Task goal:
Look through the material below. Return exactly the lines from the one with "left elbow: (632, 550)" through the one with "left eye: (22, 181)", both included.

Given records:
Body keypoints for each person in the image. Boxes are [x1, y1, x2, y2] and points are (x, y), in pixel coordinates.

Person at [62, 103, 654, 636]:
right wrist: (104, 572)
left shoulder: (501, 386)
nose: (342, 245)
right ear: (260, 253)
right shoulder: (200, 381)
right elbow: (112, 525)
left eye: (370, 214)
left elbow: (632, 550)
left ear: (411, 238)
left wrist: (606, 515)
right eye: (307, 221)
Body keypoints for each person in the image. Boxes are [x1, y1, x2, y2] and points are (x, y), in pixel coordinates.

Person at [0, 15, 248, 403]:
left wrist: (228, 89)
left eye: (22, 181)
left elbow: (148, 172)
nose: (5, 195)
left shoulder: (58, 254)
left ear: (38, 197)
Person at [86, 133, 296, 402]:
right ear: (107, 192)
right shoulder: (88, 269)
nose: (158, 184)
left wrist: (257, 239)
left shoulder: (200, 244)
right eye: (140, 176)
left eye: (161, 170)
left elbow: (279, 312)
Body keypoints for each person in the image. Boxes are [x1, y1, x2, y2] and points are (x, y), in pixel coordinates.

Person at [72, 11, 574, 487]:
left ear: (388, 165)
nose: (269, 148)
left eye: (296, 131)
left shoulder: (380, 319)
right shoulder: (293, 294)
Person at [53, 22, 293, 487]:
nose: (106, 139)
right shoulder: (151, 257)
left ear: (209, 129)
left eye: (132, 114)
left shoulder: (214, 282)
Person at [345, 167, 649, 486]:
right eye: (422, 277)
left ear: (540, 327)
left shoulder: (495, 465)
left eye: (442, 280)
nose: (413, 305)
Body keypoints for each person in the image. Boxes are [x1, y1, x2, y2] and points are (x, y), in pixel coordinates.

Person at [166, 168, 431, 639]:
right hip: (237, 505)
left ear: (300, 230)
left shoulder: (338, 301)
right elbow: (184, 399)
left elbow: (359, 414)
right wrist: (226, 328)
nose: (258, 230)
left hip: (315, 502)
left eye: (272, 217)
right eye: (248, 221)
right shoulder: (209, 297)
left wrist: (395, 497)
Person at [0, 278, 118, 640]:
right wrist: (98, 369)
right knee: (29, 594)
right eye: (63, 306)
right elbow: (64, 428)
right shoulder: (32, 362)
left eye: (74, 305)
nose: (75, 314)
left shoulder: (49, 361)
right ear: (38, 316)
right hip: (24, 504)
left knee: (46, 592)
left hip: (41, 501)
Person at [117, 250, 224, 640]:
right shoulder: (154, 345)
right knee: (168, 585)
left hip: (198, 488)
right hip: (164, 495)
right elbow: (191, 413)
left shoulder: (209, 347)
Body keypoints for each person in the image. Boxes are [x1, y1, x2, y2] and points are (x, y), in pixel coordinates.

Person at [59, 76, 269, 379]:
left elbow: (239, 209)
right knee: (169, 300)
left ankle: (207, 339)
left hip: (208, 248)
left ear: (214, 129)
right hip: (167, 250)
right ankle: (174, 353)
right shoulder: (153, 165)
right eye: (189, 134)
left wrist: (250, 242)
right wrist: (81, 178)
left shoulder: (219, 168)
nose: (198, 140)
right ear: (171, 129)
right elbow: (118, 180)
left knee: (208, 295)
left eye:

Task response:
left elbow: (632, 550)
left ear: (411, 238)
left wrist: (606, 515)
right eye: (307, 221)
Body keypoints for each person in the image. Boxes are [x1, y1, x2, y2] and points are (x, y), in pixel coordinates.

Person at [0, 15, 248, 403]:
left wrist: (228, 89)
left eye: (22, 181)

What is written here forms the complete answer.